Com o cenário exterior incerto, a Bolsa de Valores de São Paulo, a B3, fechou praticamente estável nesta sexta-feira, 24, com leve alta de 0,09%, aos 102.381,58 pontos. O dólar também ficou sem grandes supresas, com baixa marginal de 0,15%, a R$ 5,2060. O cenário internacional foi o principal fator de instabilidade hoje, com o aumento das tensões entre Estados Unidos e China.

Há pouco, a secretária de imprensa da Casa Branca, Kayleigh McEnany, repetiu declaração feita hoje cedo pelo porta-voz do Conselho de Segurança Nacional dos EUA, John Ullyot. “Pedimos ao Partido Comunista Chinês que cesse suas ações maliciosas ao invés de se envolver em uma retaliação ‘olho por olho’”, McEnany, em entrevista coletiva agora à tarde.
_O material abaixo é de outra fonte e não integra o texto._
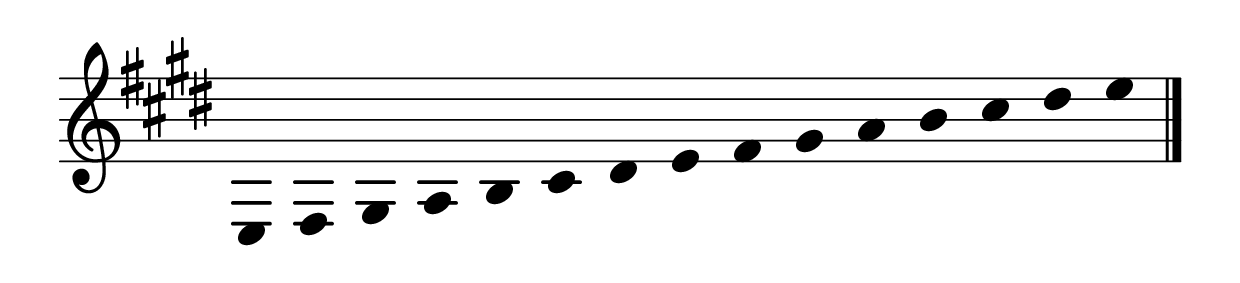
% Primer curso EE. PP.
\version "2.23.8"
\language "english"
\paper {
page-breaking = #ly:one-page-breaking
% line-width = 4\in %experiment with amount
ragged-right = ##f
indent = 0
}
\header {
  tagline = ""  % removed
}
\layout {
    #(layout-set-staff-size 40)
    \context {
    \Score
    \omit BarNumber}
    }
\score{
  \new Staff
  \with {
    \remove "Bar_number_engraver"
    \omit TimeSignature
    \omit Stem
    % or:
    %\remove "Time_signature_engraver"
  } \relative
  { \omit Staff.BarLine \key e \major
e fs gs a b cs ds
e fs gs a b cs ds e
  \revert Staff.BarLine.stencil \bar "|." }
}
O comentário se refere à decisão da China de ordenar o fechamento do consulado americano em Chengdu, no sudoeste do país asiático, após os EUA terem fechado uma representação diplomática de Pequim em Houston, no Texas.
De acordo com o Termômetro Broadcast Bolsa desta semana, o mercado financeiro segue otimista sobre o comportamento do Ibovespa no curtíssimo prazo. Entre 16 participantes, para 50% a percepção é de que a semana que vem será de ganhos para o índice, enquanto as expectativas de estabilidade e de baixa são de 25% para cada uma. Na pesquisa anterior, 60% das respostas indicavam avanço das ações para a presente semana.
Na mínima do dia, a moeda caía a R$ 5,16. No mercado futuro, o dólar para agosto recuava 0,76%, aos R$ 5,1755, em baixa de 0,72%. Mantida a tendência até o final do dia, o dólar encerrará a semana com desvalorização em torno de 4% nos mercados à vista e futuro.
Os juros futuros seguem em queda importante, ainda como reflexo do resultado aquém do esperado do IPCA-15. O contrato de DI para liquidação em janeiro de 2023 tinha taxa de 3,87%, ante 4,07% do ajuste de ontem.